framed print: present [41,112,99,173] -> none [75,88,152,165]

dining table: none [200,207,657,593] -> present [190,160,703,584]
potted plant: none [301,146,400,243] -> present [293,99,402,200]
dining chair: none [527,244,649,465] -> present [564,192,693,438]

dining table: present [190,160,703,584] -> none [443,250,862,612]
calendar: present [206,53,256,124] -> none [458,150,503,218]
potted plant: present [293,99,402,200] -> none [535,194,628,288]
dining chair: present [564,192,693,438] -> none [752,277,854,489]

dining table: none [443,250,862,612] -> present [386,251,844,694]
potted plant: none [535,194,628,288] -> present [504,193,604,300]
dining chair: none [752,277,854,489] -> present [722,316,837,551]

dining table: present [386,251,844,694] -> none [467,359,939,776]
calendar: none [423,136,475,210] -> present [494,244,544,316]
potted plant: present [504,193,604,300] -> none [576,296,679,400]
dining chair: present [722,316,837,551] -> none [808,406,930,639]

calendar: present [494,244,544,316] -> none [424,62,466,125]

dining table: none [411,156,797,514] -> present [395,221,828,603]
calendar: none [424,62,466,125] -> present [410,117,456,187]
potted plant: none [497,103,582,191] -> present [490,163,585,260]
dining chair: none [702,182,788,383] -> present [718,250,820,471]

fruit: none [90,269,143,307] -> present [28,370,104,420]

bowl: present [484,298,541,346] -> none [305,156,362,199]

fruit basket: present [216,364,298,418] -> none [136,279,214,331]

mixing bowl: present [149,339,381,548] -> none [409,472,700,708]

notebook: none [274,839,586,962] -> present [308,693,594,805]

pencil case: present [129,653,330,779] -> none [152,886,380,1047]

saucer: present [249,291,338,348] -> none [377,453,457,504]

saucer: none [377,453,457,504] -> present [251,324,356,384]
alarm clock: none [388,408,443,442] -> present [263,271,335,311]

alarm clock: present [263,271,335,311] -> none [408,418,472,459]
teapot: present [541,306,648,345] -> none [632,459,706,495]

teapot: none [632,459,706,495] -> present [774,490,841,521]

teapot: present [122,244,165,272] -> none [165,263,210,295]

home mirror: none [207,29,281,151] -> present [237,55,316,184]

──────────

> YOUR OBJECTIVE:
Nothing should appear in the output except the lines from the one with "dining chair: none [527,244,649,465]" through the end of the records above, copied exactly.

> TASK RESPONSE:
dining chair: none [527,244,649,465] -> present [564,192,693,438]

dining table: present [190,160,703,584] -> none [443,250,862,612]
calendar: present [206,53,256,124] -> none [458,150,503,218]
potted plant: present [293,99,402,200] -> none [535,194,628,288]
dining chair: present [564,192,693,438] -> none [752,277,854,489]

dining table: none [443,250,862,612] -> present [386,251,844,694]
potted plant: none [535,194,628,288] -> present [504,193,604,300]
dining chair: none [752,277,854,489] -> present [722,316,837,551]

dining table: present [386,251,844,694] -> none [467,359,939,776]
calendar: none [423,136,475,210] -> present [494,244,544,316]
potted plant: present [504,193,604,300] -> none [576,296,679,400]
dining chair: present [722,316,837,551] -> none [808,406,930,639]

calendar: present [494,244,544,316] -> none [424,62,466,125]

dining table: none [411,156,797,514] -> present [395,221,828,603]
calendar: none [424,62,466,125] -> present [410,117,456,187]
potted plant: none [497,103,582,191] -> present [490,163,585,260]
dining chair: none [702,182,788,383] -> present [718,250,820,471]

fruit: none [90,269,143,307] -> present [28,370,104,420]

bowl: present [484,298,541,346] -> none [305,156,362,199]

fruit basket: present [216,364,298,418] -> none [136,279,214,331]

mixing bowl: present [149,339,381,548] -> none [409,472,700,708]

notebook: none [274,839,586,962] -> present [308,693,594,805]

pencil case: present [129,653,330,779] -> none [152,886,380,1047]

saucer: present [249,291,338,348] -> none [377,453,457,504]

saucer: none [377,453,457,504] -> present [251,324,356,384]
alarm clock: none [388,408,443,442] -> present [263,271,335,311]

alarm clock: present [263,271,335,311] -> none [408,418,472,459]
teapot: present [541,306,648,345] -> none [632,459,706,495]

teapot: none [632,459,706,495] -> present [774,490,841,521]

teapot: present [122,244,165,272] -> none [165,263,210,295]

home mirror: none [207,29,281,151] -> present [237,55,316,184]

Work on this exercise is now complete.